Created attachment 303015 [details] Demonstrate slow startup The attached file shows how it can take in the order of 10s for an ethernet interface to be fully ready. I don't know what causes the delay.
(In reply to comment #5) Old networkmanager without the inactive state was causing all sorts of crashes and failures (for example, see comments in bug #252137 or #345365). We are not going back to it. Starting an openrc service in the background if it does not start in the foreground after a short timeout is the least bad design for services whose startup time can be unpredictably long. It was not something that was invented for networkmanager; for example, /etc/init.d/net.ppp0 behaves the same.

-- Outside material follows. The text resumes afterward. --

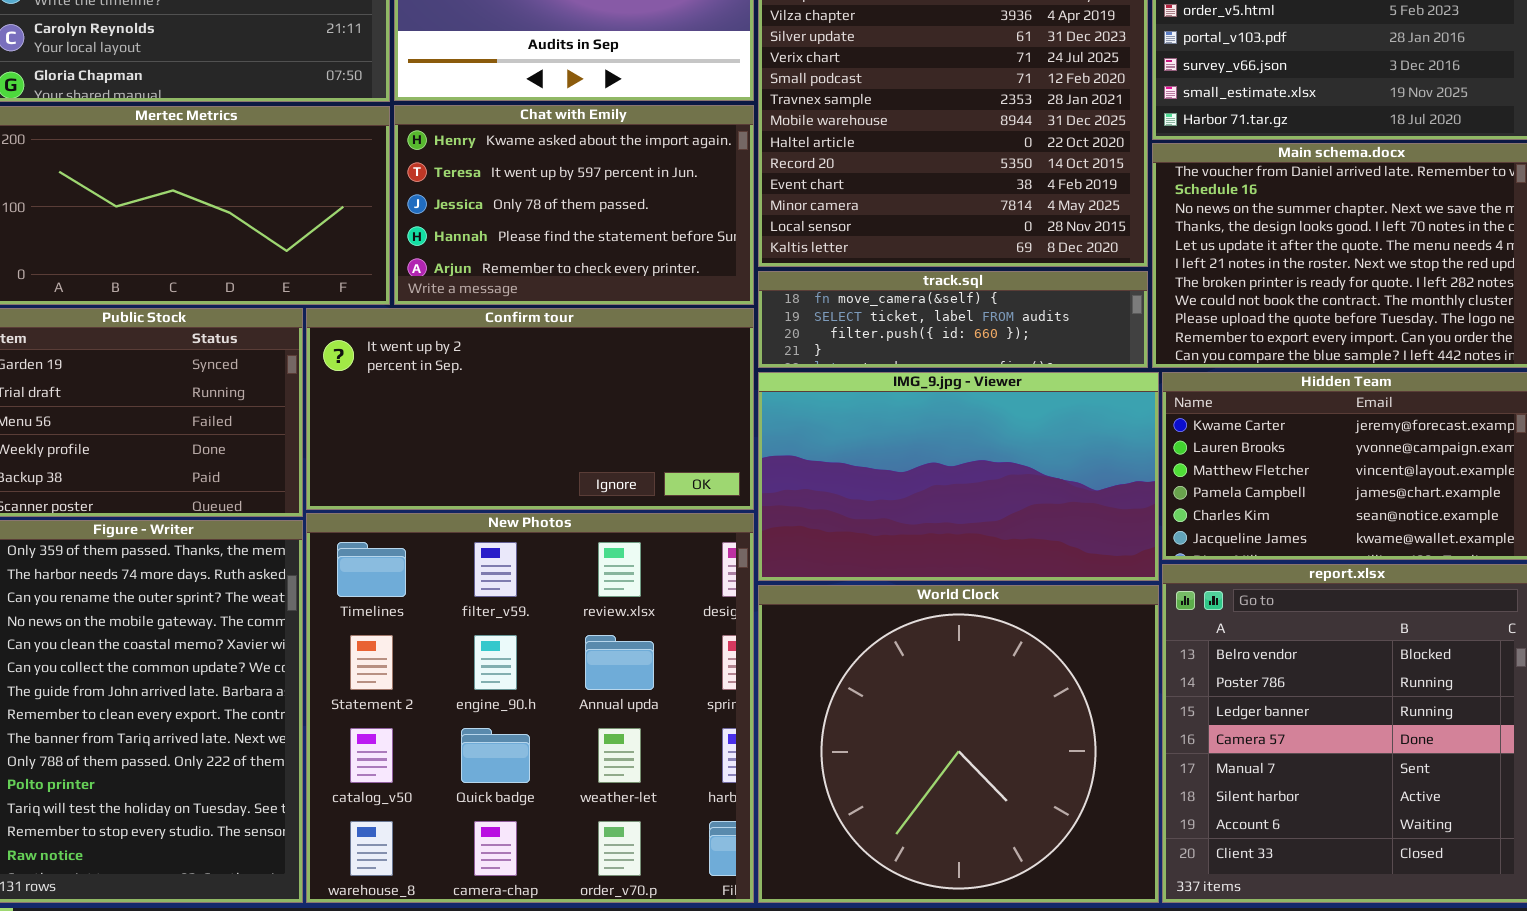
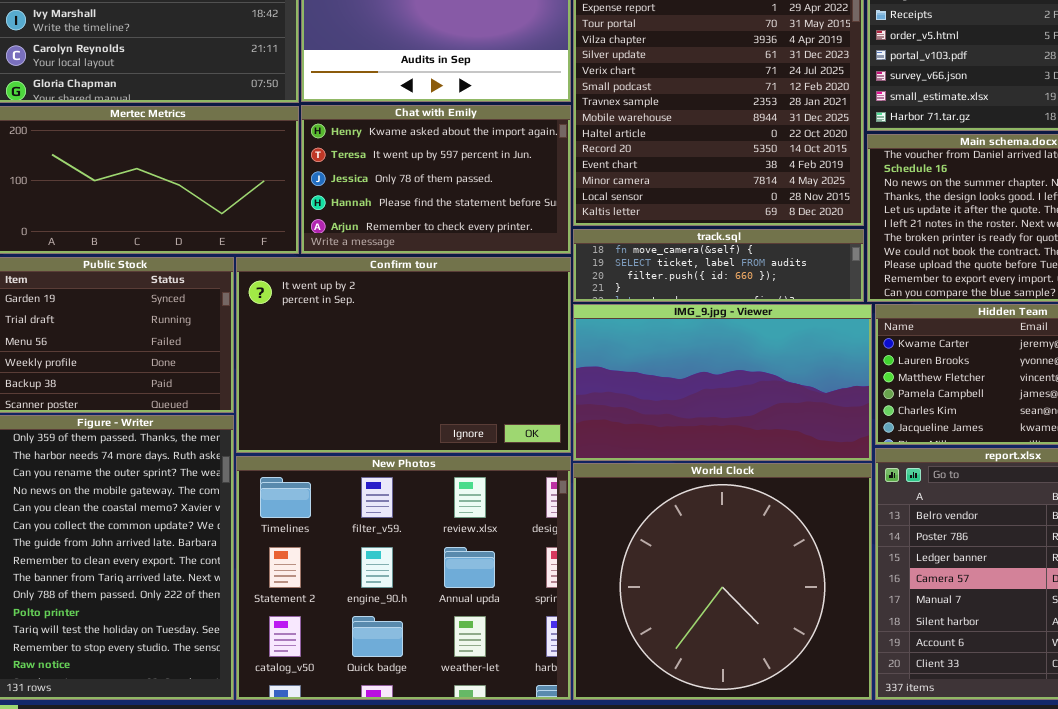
Confirm tour: [306,308,754,510] -> [236,257,571,453], resized
New Photos: [306,513,754,903] -> [236,456,571,700], resized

If your router is slow at serving dhcp requests and you are not using a static IP, 10 seconds might not be enough; if you really, really want /etc/init.d/NetworkManager to start in the foreground and don't care about the effect boot time, consider increasing INACTIVE_TIMEOUT to 30 or even 60 seconds.
As I see it, the lease is granted in less than a second, and the delay is caused by NM. It takes NM five seconds to register the fact that a lease was granted.